Police won’t say what was collected because they don’t want to tip off the killer to what they know.
However, DNA technology has advanced so much, they’re preparing to test what was collected.
“I really don’t want to disclose all the evidence at this time. The reason is that we want to make sure that the killer knows what happened and he knows that if we have that evidence we can specifically ask him and it can identify him and corroborate his story,” Kolbye said. “Technology from DNA has progressed since the 80s and the 90s and we’re very excited because we continually try to be aggressive and trying to meet new technology head-on with this case... And we’re excited about this year being able to submit that and hope that we can get a better DNA profile on the killer.”
At last check with Arlington PD, that DNA hasn’t been submitted because there were delays on the lab’s end but law enforcement continues to investigate new leads and calls as they come in.

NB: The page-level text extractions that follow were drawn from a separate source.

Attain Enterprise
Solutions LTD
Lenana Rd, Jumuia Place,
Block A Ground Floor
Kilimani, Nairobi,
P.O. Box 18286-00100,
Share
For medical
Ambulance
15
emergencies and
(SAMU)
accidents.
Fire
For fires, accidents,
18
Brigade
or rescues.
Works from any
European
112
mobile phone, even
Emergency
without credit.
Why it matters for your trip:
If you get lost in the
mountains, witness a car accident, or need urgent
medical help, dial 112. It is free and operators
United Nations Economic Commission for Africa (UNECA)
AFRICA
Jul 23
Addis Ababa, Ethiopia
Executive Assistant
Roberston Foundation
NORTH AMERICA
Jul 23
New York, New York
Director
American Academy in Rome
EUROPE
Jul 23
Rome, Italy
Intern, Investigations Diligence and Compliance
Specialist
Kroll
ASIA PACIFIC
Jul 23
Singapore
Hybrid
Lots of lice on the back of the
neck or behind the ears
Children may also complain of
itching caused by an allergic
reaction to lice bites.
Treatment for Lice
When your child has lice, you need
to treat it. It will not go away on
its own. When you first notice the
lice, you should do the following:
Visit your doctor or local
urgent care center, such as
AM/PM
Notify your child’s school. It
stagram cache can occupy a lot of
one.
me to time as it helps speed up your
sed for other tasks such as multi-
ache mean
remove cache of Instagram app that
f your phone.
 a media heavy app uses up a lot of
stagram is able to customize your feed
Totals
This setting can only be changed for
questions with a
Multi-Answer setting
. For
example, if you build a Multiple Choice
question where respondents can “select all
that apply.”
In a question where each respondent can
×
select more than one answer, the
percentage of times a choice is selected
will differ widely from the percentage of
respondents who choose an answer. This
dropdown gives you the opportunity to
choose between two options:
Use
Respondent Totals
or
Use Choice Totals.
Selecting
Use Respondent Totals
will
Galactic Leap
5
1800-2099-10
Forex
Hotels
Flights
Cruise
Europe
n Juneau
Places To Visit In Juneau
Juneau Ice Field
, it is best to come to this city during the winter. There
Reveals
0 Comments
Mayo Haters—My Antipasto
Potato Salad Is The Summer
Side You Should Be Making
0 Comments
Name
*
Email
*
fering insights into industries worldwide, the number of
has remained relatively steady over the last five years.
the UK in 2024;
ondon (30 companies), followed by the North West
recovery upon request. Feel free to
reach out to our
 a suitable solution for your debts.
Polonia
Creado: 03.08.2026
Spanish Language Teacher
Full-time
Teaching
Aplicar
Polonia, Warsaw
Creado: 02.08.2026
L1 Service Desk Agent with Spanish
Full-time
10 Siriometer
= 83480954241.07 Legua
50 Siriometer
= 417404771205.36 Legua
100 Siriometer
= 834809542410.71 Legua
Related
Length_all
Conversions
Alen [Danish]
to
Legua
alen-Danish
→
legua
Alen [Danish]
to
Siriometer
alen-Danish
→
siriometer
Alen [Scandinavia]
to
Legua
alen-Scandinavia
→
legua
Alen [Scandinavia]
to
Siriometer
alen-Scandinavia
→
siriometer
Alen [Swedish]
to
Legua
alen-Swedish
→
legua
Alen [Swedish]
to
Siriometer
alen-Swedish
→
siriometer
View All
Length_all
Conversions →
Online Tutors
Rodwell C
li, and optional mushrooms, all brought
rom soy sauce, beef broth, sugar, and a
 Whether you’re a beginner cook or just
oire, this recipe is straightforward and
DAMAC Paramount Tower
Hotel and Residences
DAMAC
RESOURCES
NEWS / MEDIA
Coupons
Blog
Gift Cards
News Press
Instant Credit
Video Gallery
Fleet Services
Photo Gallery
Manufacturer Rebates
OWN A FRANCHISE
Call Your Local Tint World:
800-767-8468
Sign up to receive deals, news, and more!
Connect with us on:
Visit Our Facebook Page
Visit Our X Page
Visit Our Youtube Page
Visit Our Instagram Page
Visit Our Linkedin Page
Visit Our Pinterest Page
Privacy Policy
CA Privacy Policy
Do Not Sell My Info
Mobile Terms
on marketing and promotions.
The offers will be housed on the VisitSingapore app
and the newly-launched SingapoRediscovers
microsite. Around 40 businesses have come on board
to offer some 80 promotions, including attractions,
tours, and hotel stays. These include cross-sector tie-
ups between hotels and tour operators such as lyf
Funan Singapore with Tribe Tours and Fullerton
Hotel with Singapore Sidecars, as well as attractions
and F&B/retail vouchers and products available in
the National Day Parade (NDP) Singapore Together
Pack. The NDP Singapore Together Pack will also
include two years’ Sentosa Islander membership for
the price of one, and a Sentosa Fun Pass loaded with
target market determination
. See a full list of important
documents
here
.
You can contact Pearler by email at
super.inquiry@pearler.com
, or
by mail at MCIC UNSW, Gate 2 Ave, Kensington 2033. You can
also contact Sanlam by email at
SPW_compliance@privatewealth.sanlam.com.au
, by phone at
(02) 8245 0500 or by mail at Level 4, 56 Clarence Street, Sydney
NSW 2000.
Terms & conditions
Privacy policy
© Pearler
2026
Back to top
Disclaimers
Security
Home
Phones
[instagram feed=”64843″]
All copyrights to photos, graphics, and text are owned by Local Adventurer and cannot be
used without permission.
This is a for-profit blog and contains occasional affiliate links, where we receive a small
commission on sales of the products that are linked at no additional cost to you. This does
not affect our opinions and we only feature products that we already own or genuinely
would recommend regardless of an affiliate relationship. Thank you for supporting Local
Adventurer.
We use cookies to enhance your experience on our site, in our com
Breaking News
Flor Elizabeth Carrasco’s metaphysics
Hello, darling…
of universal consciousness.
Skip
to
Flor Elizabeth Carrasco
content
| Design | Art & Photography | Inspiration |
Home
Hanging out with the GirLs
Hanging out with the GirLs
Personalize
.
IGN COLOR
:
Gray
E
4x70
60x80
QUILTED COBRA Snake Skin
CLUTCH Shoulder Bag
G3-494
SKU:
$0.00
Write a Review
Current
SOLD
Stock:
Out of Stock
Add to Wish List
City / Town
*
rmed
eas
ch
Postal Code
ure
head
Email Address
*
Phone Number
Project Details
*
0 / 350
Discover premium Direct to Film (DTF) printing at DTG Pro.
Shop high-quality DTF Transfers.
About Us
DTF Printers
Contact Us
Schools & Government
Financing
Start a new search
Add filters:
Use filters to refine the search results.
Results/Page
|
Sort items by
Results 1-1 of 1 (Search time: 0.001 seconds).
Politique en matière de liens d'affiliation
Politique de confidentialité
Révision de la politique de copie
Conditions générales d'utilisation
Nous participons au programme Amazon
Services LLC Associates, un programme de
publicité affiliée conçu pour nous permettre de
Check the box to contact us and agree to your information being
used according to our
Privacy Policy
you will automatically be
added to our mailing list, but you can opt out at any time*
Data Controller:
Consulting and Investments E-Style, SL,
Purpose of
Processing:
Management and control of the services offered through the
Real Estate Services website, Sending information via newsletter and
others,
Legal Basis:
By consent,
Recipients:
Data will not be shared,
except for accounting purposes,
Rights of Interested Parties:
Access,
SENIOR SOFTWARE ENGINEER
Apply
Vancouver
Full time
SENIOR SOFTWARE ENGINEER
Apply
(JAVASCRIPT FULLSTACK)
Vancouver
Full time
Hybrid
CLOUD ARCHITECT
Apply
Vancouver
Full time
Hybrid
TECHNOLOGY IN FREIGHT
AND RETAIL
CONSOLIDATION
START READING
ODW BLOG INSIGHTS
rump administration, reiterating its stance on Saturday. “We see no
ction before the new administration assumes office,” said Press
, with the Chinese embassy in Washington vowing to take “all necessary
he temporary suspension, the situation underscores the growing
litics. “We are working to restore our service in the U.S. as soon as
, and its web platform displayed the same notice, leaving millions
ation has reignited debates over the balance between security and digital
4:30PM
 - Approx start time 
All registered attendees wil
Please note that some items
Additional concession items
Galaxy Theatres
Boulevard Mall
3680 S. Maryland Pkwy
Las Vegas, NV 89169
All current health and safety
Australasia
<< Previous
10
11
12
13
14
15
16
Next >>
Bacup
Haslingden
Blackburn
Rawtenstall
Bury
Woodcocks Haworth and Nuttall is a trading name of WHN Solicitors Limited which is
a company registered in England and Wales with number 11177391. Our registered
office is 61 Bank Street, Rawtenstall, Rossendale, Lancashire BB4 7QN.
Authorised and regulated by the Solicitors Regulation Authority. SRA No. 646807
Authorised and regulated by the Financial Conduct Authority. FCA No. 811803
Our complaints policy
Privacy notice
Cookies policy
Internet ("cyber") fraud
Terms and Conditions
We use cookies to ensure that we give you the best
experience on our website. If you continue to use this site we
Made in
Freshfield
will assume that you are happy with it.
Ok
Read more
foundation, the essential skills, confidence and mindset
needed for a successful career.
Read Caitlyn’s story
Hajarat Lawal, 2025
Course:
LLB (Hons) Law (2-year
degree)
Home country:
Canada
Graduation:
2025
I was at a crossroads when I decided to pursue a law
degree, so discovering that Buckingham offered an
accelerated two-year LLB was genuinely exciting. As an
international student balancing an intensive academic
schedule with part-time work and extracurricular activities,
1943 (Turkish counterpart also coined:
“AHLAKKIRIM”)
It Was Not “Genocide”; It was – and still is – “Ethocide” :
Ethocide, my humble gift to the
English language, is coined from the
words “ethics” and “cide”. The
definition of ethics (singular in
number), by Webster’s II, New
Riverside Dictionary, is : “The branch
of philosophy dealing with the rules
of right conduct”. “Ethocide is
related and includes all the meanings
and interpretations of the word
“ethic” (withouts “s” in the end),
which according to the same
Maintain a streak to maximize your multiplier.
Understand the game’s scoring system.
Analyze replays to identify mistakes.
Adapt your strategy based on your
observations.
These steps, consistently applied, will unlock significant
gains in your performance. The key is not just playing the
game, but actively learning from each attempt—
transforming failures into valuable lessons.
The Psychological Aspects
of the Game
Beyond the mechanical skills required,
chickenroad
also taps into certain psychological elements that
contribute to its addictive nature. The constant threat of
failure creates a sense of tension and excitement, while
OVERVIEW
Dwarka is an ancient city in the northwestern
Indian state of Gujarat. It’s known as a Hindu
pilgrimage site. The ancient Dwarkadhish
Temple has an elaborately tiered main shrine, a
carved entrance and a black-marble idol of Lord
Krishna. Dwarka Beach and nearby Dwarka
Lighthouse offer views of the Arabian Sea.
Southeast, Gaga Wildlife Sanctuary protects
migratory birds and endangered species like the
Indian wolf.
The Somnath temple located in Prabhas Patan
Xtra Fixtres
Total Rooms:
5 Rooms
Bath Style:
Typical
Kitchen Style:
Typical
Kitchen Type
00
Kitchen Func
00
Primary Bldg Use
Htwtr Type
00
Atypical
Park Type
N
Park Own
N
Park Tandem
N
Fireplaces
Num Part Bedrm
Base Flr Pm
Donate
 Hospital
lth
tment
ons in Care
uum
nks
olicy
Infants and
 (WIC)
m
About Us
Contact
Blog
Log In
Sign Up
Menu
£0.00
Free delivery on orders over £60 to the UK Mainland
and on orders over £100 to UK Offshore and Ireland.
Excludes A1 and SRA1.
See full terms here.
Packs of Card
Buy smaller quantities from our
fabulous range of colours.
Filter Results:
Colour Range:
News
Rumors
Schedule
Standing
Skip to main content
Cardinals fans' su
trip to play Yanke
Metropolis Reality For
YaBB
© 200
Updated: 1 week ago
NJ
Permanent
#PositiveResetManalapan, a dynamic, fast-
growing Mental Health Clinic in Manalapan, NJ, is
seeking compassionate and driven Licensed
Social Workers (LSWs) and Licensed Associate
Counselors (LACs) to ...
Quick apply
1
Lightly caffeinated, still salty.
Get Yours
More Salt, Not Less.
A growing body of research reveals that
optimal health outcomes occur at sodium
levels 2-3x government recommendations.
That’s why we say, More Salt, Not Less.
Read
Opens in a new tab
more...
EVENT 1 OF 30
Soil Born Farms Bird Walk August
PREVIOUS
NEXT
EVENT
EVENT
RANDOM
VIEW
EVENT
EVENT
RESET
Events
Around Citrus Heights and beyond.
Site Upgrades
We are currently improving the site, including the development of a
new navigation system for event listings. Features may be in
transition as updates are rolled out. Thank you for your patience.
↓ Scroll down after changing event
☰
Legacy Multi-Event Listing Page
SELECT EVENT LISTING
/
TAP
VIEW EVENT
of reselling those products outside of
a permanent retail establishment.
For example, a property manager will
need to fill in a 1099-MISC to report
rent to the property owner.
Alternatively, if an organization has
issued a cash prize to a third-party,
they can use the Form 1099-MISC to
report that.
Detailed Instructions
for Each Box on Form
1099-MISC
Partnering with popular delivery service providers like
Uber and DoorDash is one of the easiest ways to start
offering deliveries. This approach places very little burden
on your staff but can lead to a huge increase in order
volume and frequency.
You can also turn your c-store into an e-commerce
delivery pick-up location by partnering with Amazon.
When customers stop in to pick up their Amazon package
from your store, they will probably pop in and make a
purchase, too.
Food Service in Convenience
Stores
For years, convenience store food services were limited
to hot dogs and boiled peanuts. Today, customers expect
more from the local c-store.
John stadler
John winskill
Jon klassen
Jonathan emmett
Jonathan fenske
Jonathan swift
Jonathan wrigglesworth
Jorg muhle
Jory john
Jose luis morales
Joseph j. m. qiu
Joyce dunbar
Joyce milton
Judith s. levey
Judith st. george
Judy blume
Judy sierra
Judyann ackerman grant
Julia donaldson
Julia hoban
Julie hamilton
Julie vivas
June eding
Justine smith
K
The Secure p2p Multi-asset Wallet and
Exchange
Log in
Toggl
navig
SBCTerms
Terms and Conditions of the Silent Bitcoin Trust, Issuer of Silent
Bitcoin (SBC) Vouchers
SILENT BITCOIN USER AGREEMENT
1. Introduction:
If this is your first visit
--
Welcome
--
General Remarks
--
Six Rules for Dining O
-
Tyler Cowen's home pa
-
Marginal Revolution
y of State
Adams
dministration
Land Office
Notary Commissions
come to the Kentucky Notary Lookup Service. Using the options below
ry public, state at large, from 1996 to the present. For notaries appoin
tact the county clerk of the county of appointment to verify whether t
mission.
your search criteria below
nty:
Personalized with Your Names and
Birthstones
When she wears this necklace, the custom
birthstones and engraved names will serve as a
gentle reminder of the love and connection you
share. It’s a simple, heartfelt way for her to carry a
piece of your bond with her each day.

Donna has vowed never to give up on finding Amber’s killer, she spoke to them directly.
“I miss her every day and she’s just so full of life and I want to know why. Why her? She was only a little girl. And to Amber’s killer, I’m asking you today: Please turn yourself in,” Donna said. “Give Amber justice. Amber needs justice, deeply, deeply needs justice. And to anyone who has seen or heard anything about Amber’s case, please come forward.”
Sergeant Ben Lopez was a member of the original Amber Hagerman task force and a former homicide detective assigned to her case for several years. For him, this case is deeply personal because of the connection he has formed with Amber’s family.
“I’ve been involved in some aspect since the day that Amber was abducted. Also, it’s personal to me because during the years I’ve come to know Donna Williams, Amber’s mother, and Ricky Hagerman, Amber’s brother,” Lopez said. “I would love to be able to give Donna and Ricky and the rest of the members of their family the answer to the question that they would like to know and of course, that is who did this to Amber, and bring that person to justice.”
Anyone with information can call the tip line dedicated to this case at (817) 575-8832.
Oak Farms Dairy has agreed to provide a $10,000 reward for information leading to an arrest and conviction in this case.
The suspect is described as a white or Hispanic male in his 20s or 30s (as of 1996), under 6′ tall with a medium build and brown or black hair.
The suspect vehicle is described as a black 1980s or 1990s full-size, fleet-side pickup truck with a short wheelbase, single cab, non-sliding clear rear window, no chrome, no striping, and no visible damage.